The Super Bowl is the biggest day of the year for advertisers. And this year, companies didn't shy away from calling out President Trump and his politics, even if they didn't specifically use his name. Check out a few ads that waded into political topics in 2017.
The building supply company aimed to recruit new employees with its controversial ad. The original got rejected for showing a border wall, and its edited version prompts viewers to check its website—with a convenient career page link—for the full version.
The home-sharing company had one of the most outright political ads of the night. The ad showed close-ups of people of all ages, races, and genders with a message of togetherness. "We believe no matter who you are, where you're from, who you love, or who you worship, we all belong." Airbnb's website included a pledge to provide short-term housing for 100,000 people in need, including refugees.
The car company's Super Bowl ad, called "Daughter," featured a young girl entering a downhill cart race, while her dad narrates and talks about equal pay. "Do I tell her that despite her education, her drive, her skills, her intelligence, she will automatically be valued as less than every man she ever meets?" he says. Audi's ad was definitely controversial and got a flood of "thumbs down" reactions on YouTube.
The beer giant's ad, "Born the Hard Way," tells the story of founder Adolphus Busch and how he struggled as an immigrant in the United States. It's a clear response to President Trump's anti-immigration stance in the White House, and supporters threatened a boycott in response.
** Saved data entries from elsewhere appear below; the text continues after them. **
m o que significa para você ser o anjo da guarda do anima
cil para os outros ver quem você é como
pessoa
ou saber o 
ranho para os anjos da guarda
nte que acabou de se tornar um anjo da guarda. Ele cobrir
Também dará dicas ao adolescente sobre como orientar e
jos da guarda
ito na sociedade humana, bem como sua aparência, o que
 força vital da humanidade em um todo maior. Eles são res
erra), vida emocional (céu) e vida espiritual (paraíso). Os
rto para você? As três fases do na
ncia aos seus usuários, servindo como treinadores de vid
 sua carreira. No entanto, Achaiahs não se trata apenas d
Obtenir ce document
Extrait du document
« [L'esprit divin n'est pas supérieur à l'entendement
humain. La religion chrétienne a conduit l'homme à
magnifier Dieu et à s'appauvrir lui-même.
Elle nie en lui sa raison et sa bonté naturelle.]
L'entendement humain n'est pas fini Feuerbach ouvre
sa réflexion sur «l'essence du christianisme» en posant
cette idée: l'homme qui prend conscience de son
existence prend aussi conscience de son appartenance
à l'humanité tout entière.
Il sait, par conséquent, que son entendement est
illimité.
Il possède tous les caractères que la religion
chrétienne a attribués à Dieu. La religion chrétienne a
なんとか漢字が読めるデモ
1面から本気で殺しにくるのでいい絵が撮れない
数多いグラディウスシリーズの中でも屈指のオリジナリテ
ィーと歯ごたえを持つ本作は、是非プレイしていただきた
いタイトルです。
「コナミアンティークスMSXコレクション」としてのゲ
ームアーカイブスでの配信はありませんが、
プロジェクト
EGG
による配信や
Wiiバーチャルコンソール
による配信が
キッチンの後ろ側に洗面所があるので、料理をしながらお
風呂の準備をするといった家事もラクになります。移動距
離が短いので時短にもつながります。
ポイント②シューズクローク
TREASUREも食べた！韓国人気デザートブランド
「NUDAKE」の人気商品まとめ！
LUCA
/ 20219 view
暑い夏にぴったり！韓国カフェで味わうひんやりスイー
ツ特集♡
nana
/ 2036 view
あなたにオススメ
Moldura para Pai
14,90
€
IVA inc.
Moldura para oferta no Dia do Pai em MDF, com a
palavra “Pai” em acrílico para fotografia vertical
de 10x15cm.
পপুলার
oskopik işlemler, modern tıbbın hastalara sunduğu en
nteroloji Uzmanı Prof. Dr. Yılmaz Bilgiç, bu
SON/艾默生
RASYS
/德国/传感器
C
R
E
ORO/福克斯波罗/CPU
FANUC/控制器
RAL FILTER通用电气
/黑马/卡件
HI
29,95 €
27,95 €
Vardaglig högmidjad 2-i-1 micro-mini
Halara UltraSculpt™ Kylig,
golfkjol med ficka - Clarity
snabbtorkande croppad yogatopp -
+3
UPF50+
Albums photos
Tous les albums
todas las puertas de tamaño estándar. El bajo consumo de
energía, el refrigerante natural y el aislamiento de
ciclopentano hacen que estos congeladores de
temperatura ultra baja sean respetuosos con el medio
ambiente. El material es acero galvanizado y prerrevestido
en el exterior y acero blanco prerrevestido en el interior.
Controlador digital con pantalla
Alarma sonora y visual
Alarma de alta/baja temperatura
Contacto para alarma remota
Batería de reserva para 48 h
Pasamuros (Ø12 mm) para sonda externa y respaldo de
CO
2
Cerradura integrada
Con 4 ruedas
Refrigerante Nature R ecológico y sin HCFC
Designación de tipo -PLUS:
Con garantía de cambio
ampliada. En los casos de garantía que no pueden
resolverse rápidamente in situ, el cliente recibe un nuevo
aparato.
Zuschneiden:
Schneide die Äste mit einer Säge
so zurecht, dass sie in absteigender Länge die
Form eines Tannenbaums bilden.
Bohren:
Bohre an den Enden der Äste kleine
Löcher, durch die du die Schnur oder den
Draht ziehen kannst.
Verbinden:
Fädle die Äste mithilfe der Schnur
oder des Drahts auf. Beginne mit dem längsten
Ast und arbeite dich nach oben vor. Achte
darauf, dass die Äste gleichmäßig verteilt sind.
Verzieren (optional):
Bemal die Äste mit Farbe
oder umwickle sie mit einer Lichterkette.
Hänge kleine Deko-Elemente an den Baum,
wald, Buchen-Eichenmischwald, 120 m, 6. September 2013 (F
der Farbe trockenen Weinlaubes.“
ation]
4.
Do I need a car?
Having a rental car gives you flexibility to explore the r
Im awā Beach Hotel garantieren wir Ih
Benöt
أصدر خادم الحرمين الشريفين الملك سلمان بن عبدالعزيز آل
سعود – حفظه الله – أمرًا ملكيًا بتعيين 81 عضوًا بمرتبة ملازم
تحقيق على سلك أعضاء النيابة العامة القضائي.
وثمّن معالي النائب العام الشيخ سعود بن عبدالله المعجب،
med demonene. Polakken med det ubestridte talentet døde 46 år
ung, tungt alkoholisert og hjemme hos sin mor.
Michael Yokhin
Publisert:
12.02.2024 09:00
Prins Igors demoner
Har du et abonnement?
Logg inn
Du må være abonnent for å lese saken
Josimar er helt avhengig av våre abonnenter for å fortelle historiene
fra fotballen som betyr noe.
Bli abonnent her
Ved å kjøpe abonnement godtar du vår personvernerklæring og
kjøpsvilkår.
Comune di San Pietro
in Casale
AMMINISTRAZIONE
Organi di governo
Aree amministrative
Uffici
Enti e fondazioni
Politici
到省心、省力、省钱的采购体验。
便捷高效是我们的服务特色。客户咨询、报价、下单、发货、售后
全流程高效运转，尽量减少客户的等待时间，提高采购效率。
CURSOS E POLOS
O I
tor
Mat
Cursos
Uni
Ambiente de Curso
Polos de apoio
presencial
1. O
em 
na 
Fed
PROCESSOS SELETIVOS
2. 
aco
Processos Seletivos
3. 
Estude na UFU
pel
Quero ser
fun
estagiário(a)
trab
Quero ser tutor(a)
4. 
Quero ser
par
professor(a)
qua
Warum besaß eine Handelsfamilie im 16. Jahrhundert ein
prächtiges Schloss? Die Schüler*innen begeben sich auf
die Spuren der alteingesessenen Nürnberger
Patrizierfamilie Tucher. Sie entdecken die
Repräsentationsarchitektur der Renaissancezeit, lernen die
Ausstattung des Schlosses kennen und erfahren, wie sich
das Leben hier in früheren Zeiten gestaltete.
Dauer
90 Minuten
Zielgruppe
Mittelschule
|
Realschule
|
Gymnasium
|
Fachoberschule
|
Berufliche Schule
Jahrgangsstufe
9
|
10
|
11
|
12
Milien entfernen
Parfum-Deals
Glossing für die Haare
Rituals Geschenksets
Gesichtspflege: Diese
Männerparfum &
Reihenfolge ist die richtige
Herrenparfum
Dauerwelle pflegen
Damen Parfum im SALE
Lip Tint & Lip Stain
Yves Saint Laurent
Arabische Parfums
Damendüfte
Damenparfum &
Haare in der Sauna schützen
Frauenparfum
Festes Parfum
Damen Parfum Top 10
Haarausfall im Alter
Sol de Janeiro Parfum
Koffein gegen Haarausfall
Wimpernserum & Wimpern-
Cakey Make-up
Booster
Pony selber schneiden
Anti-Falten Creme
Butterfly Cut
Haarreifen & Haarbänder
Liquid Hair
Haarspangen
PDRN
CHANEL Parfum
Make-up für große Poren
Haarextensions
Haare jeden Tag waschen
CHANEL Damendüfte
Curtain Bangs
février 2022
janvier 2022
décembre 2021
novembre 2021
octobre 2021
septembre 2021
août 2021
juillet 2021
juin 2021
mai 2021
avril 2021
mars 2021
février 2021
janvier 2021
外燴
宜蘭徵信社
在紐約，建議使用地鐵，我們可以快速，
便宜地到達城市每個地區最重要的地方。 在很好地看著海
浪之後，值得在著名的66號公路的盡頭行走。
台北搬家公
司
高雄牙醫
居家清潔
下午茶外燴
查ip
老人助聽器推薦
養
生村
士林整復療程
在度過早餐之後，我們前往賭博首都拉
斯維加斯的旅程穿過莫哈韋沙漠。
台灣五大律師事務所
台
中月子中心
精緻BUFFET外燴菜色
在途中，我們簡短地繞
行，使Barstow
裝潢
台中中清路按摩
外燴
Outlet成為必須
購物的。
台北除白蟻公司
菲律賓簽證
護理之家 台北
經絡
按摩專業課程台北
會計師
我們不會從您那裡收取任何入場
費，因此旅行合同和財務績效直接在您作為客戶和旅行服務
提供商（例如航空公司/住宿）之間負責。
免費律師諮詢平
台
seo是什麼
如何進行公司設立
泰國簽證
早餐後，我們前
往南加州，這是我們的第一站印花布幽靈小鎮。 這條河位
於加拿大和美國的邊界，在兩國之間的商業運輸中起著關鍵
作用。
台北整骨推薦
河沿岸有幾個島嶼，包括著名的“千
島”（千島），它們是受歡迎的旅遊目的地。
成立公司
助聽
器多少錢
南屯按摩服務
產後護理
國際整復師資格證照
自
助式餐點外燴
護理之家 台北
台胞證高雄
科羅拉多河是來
Shortly before the Super Bowl, Coca-Cola aired a moving commercial set to the song "America the Beautiful." The ad, which originally aired back in 2014, showcases a diverse population and includes versions of the song in other languages.
It's A 10 Haircare
The hair product company took a silly shot at Donald Trump during its Super Bowl ad, warning Americans that they were in for "at least four years of awful hair." But the ad emphasized the importance of diversity, no matter what your hair looks like.